The potential for cross-reactivity with other viruses, bacteria, and fungi was examined using culture supernatants of the viruses and cultured colonies of the bacteria and fungi. The strains used to evaluate the cross-reactivity are shown in Table 1.

Interference tests were performed with the following substances: human blood, barium sulfate (contrast medium), hemoglobin (Sigma Aldrich Co., St. Louis, MO, USA), bilirubin (Sigma Aldrich Co.), triglyceride mix (Sigma Aldrich Co.), loperamide (anti-diarrhea drug; Janssen, Seoul, Korea), metronidazole (antibiotic; CJ Pharma, Seoul, Korea), cephradine (SCD Pharm, Seoul, Korea), cefuroxime (SCD Pharm), cefpodoxime (antibiotic; CJ Pharma), cefixime (Hanmi Pharm, Seoul, Korea), tetracycline (Chong Kun Dang Pharm, Seoul, Korea), levofloxacin (Jeil Pharm, Seoul, Korea), amoxicillin (Chong Kun Dang Pharm), ibuprofen (Samil Pharm, Yeosu, Korea), and acetaminophen (Janssen).

The degree of agreement between AFIAS and other tests was assessed. We calculated positive, negative, and total agreement rate and kappa coefficient (κ) with 95% confidence intervals (CI) (where 0.001–0.2 indicates slight agreement, 0.201–0.4 indicates fair agreement, 0.401–0.6 indicates moderate agreement, 0.601–0.8 indicates substantial concurrence, and 0.801–0.999 indicates excellent agreement). We also calculated diagnostic sensitivity and specificity. Statistical analyses were performed using Analyse-it version 2.20 (http://www.analyse-it.com/).

[Data entries]
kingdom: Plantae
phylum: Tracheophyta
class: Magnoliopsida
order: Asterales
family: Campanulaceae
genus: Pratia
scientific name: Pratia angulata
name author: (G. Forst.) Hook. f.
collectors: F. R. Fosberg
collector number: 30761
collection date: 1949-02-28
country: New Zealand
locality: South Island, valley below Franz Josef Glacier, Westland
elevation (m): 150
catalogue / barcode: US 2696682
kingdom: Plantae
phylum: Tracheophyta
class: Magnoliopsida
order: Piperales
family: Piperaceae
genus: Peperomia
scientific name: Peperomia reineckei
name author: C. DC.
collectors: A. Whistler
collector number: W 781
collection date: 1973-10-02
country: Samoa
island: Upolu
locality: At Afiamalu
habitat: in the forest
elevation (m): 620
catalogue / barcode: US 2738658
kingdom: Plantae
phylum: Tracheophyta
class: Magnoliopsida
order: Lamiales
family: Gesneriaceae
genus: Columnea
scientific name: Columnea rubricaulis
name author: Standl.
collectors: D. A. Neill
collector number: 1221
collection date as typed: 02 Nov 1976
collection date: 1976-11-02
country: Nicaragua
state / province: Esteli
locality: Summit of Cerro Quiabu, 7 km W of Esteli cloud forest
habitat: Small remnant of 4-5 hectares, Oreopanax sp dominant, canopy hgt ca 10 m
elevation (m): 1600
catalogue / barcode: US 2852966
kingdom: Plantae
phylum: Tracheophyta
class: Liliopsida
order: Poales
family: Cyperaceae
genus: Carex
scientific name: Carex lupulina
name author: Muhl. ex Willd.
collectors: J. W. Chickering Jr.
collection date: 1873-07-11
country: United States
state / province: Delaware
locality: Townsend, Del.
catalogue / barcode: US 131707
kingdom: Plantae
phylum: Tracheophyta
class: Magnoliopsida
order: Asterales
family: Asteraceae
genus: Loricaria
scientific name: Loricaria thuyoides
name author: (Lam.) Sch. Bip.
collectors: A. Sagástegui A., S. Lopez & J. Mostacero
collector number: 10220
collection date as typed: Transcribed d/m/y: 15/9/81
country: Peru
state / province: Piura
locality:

**Activities:**
A: Summarize the methods excerpt in two sentences.
B: According to the methods excerpt, what software was used for the statistical analyses?
C: List every level of agreement that the methods excerpt assigns to a range of the kappa coefficient.

**Answers by item:**
A: Cross-reactivity with other viruses, bacteria, and fungi was examined using viral culture supernatants and cultured bacterial and fungal colonies, and interference tests were run with substances such as human blood, barium sulfate, hemoglobin, bilirubin, a triglyceride mix, and several drugs. Agreement between AFIAS and other tests was assessed by calculating positive, negative, and total agreement rates, the kappa coefficient with 95% confidence intervals, and diagnostic sensitivity and specificity, using Analyse-it version 2.20.

B: Analyse-it version 2.20.

C:
- Slight agreement (0.001–0.2)
- Fair agreement (0.201–0.4)
- Moderate agreement (0.401–0.6)
- Substantial concurrence (0.601–0.8)
- Excellent agreement (0.801–0.999)